Up go her flailing hands and arms in utter resignation and the tears come coursing down. “I don’t even know why I bother anymore.” She blows her nose. “Now maybe you guys have some hint what my life is all about? I wish I had been the one in that picture. The dead girl.”
A new burst of crying, shoulders moving up and down in concert with big sobs.
Phoebe was shaking her head vigorously and got up from her seat. She went over and stood opposite Sheena. Squeezing her shoulders, she said in a grave voice, “I don’t want you ever to say that again.”
Sheena turned her face up to Phoebe, eyes still wet with tears. She sensed the seriousness in the detective’s voice.
“Never, ever again,” Phoebe underscored. “Do you understand me?”
Sheena nodded her head in agreement, but no words came out.
“I’ve been a homicide detective well over thirty years, and during those thirty odd years I think you can imagine the sorts of things I’ve run across. Not the nicest side of people. But one thing I never have come across was a parent who was happy over the death of a child.” She cupped Sheena’s chin. “Do you understand me?”
Sheena remained mute, but she understood. “It’s just that my father …”
“… and how would your mother like it if you were dead? Or your boyfriend?” Phoebe interrupted her.
Sheena started to bawl again. She shook her head.
“Listen to me, Sheena. Your father is hard on you. It certainly sounds that way. Do you think he does it because he hates you or loves you?”
“Loves me,” she answered meekly.
“I think so, too. He may seem impossible to you, but believe me when I tell you that there are many young women right in this city right now who would give a great deal to have a father, not to mention a father who was as concerned about his daughter and her future as your father is about you. Believe me, I know what I’m talking about.”

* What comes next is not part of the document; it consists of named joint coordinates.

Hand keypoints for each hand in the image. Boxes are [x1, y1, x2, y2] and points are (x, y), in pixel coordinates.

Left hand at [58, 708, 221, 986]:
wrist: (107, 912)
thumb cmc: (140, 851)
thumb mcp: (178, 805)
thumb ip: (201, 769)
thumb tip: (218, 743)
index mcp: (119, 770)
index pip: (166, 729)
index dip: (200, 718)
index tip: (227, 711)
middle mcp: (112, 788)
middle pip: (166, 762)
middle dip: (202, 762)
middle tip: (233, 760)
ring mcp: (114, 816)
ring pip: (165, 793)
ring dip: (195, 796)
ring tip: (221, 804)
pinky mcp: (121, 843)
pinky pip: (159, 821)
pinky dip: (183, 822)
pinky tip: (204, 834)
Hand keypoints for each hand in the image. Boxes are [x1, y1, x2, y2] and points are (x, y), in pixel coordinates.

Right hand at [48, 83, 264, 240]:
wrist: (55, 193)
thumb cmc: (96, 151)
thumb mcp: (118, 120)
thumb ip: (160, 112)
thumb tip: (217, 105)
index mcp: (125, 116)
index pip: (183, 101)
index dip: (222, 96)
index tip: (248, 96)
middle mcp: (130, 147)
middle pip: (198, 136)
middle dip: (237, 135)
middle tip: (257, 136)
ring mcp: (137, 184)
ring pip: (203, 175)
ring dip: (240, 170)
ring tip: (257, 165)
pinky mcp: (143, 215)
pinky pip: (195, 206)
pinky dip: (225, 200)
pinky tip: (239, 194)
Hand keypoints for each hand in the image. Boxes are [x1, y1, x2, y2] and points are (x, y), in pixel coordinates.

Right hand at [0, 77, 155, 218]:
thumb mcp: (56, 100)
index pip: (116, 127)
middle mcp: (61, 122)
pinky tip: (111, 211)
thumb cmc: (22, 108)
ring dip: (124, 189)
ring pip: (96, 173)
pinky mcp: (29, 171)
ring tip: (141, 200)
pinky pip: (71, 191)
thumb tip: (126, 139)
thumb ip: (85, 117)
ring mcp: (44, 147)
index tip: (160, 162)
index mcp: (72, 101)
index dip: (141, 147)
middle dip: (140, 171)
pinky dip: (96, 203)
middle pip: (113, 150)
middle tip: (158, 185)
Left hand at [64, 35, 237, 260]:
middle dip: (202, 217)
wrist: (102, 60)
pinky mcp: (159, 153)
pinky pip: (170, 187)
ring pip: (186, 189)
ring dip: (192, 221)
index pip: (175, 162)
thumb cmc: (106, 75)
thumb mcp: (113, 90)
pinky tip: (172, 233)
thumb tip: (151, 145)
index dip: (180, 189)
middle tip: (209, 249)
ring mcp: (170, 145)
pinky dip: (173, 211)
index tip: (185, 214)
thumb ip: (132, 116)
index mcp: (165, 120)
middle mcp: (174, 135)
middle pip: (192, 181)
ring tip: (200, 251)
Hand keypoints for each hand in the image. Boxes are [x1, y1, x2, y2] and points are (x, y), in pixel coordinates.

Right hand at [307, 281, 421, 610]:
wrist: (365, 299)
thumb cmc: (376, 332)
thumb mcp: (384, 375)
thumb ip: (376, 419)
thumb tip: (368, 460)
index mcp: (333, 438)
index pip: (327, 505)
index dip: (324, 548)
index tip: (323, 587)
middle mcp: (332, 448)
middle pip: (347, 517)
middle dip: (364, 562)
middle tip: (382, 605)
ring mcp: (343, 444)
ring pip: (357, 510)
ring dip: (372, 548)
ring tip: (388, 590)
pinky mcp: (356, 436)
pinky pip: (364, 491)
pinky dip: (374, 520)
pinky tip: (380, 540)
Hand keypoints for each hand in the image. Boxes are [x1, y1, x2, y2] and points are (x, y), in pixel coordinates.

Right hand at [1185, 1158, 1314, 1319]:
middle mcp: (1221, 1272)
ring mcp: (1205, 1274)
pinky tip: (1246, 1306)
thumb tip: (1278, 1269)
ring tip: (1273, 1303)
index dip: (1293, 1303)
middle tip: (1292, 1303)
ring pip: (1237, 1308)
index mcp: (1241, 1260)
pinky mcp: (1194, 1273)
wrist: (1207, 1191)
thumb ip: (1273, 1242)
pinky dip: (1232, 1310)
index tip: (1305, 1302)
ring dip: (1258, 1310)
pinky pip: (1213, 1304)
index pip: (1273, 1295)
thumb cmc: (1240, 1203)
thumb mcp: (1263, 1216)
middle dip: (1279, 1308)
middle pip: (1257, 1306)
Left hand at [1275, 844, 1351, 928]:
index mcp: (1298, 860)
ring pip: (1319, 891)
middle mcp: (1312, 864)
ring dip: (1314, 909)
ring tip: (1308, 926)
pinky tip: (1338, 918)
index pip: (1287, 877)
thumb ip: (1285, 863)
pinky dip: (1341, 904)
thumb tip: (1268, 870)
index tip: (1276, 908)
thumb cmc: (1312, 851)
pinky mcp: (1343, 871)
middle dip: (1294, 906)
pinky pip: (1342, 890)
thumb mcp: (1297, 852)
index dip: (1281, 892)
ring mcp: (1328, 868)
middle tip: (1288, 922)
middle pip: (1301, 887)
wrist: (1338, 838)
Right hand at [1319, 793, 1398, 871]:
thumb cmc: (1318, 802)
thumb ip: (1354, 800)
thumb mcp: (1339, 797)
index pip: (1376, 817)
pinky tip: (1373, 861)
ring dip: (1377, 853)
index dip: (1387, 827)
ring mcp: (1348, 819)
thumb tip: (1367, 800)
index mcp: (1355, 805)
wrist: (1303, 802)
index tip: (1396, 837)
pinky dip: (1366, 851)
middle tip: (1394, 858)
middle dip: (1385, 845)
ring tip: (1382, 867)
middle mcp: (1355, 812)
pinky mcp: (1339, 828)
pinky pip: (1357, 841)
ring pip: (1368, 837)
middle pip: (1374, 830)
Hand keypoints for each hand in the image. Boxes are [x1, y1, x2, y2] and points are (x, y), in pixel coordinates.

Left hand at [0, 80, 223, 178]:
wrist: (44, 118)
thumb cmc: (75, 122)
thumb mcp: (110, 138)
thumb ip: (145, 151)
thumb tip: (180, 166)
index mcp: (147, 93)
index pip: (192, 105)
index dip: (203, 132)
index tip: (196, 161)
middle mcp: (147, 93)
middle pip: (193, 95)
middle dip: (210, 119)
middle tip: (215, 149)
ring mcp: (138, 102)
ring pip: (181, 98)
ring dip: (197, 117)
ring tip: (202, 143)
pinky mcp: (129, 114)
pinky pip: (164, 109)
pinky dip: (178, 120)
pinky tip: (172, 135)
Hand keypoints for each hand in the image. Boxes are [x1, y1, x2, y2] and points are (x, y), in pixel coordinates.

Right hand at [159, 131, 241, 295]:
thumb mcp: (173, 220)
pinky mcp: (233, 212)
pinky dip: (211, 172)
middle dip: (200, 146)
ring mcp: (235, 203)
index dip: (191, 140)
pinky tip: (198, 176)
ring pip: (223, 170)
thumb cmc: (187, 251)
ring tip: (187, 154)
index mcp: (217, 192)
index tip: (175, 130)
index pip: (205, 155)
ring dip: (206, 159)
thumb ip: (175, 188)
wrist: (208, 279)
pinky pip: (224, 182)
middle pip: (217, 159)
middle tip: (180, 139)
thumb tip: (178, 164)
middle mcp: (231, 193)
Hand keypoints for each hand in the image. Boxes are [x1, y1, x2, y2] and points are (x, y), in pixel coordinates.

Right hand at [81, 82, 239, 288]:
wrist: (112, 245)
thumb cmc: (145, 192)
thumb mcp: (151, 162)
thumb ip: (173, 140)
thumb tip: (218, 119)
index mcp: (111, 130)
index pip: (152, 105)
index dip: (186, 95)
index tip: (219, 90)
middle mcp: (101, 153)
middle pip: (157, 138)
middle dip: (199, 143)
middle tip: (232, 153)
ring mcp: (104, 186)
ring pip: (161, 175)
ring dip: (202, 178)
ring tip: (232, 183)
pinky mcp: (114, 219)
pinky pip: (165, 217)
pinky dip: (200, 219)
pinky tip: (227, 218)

Sheena appeared to reflect on this. Then she said, timidly, “I know.” She pulled out some more kleenex and blew her nose a couple of times. “I know in my heart that what you say is true. But it is so hard sometimes …”
“No more tears now,” Phoebe said, seeing Sheena’s eyes start to fill up and wishing to avert a new eruption. “Of course it’s hard. But it’s not final. That is what death is.” She motioned to Ulla to hand her the photo of the dead woman. “Look at her again, Sheena. For her it really is final. There is no future here.”
Sheena stared dumbly and ran her fingers lightly across the face. “And so beautiful,” she said to herself. “So beautiful.”
“What do you think her father will feel when he sees this picture?”
Sheena put her face in her hands but she did not cry. “I am very selfish,” she said.